- _WHAT THE TASK ASKS_:
Transcribe the listing below in full, exactly, with no images.

- _RECORD EXCERPTS_:
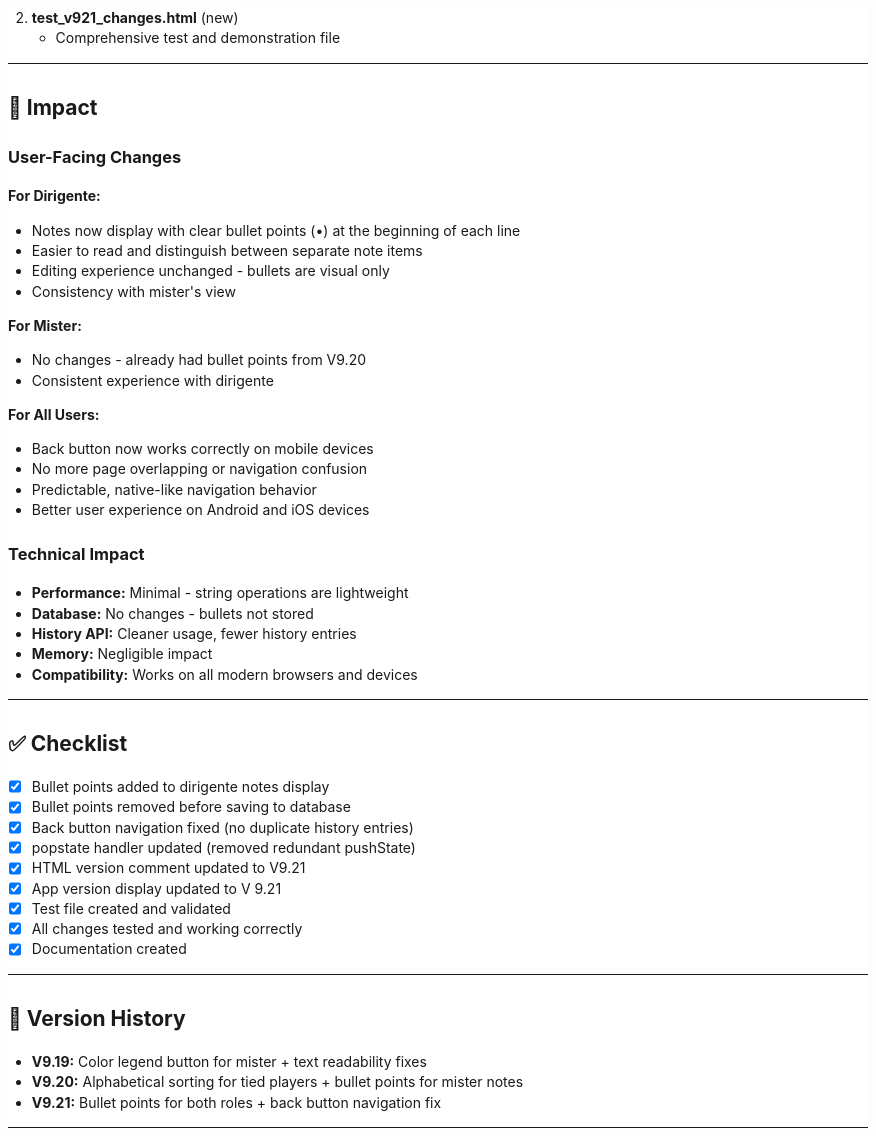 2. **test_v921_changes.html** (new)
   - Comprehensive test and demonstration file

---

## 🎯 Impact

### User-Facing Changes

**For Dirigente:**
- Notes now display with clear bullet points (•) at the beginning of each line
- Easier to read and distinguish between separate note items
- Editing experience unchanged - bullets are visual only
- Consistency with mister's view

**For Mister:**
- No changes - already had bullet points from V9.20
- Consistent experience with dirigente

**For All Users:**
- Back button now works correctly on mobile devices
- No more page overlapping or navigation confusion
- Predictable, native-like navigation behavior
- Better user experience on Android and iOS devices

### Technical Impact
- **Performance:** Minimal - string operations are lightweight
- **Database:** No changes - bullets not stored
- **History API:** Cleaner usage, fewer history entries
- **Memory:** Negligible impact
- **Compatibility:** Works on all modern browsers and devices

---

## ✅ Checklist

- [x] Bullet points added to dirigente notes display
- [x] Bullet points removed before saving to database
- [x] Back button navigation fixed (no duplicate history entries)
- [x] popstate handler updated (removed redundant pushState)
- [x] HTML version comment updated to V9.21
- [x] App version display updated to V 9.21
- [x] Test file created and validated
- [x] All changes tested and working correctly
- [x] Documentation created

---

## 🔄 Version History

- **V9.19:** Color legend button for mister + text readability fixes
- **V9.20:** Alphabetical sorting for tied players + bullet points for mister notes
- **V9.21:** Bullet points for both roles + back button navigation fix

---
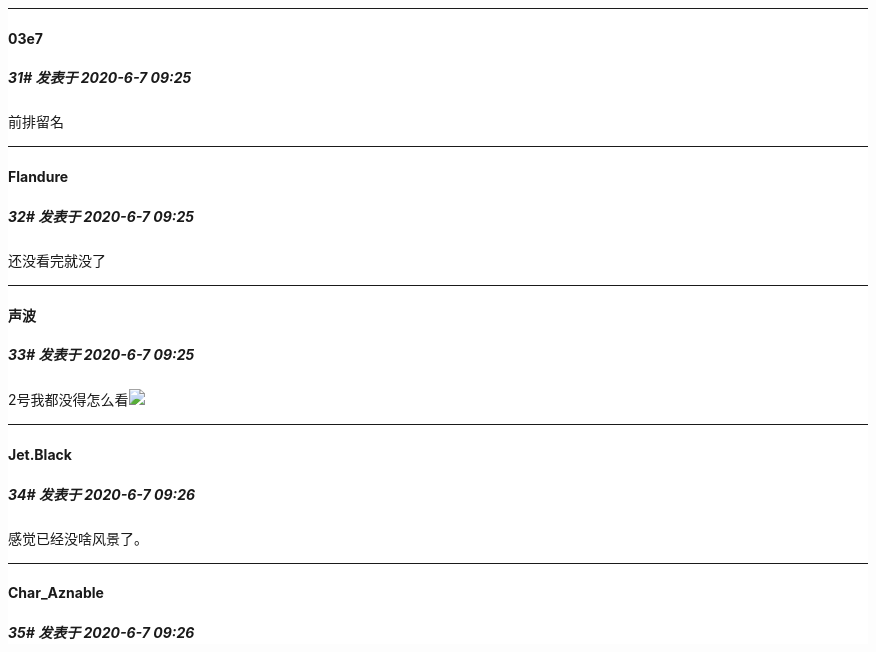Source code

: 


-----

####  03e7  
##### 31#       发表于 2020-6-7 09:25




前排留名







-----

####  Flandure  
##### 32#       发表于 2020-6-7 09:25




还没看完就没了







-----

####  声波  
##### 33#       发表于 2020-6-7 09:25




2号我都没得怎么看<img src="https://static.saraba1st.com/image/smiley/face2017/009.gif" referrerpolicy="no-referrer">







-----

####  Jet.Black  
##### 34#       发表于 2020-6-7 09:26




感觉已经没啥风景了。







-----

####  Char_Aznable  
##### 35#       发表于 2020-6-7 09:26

- _FINISHED EXERCISE_:
 2. **test_v921_changes.html** (new)
   - Comprehensive test and demonstration file

---

## 🎯 Impact

### User-Facing Changes

**For Dirigente:**
- Notes now display with clear bullet points (•) at the beginning of each line
- Easier to read and distinguish between separate note items
- Editing experience unchanged - bullets are visual only
- Consistency with mister's view

**For Mister:**
- No changes - already had bullet points from V9.20
- Consistent experience with dirigente

**For All Users:**
- Back button now works correctly on mobile devices
- No more page overlapping or navigation confusion
- Predictable, native-like navigation behavior
- Better user experience on Android and iOS devices

### Technical Impact
- **Performance:** Minimal - string operations are lightweight
- **Database:** No changes - bullets not stored
- **History API:** Cleaner usage, fewer history entries
- **Memory:** Negligible impact
- **Compatibility:** Works on all modern browsers and devices

---

## ✅ Checklist

- [x] Bullet points added to dirigente notes display
- [x] Bullet points removed before saving to database
- [x] Back button navigation fixed (no duplicate history entries)
- [x] popstate handler updated (removed redundant pushState)
- [x] HTML version comment updated to V9.21
- [x] App version display updated to V 9.21
- [x] Test file created and validated
- [x] All changes tested and working correctly
- [x] Documentation created

---

## 🔄 Version History

- **V9.19:** Color legend button for mister + text readability fixes
- **V9.20:** Alphabetical sorting for tied players + bullet points for mister notes
- **V9.21:** Bullet points for both roles + back button navigation fix

---
Source code

: 


-----

####  03e7  
##### 31#       发表于 2020-6-7 09:25




前排留名







-----

####  Flandure  
##### 32#       发表于 2020-6-7 09:25




还没看完就没了







-----

####  声波  
##### 33#       发表于 2020-6-7 09:25




2号我都没得怎么看<img src="https://static.saraba1st.com/image/smiley/face2017/009.gif" referrerpolicy="no-referrer">







-----

####  Jet.Black  
##### 34#       发表于 2020-6-7 09:26




感觉已经没啥风景了。







-----

####  Char_Aznable  
##### 35#       发表于 2020-6-7 09:26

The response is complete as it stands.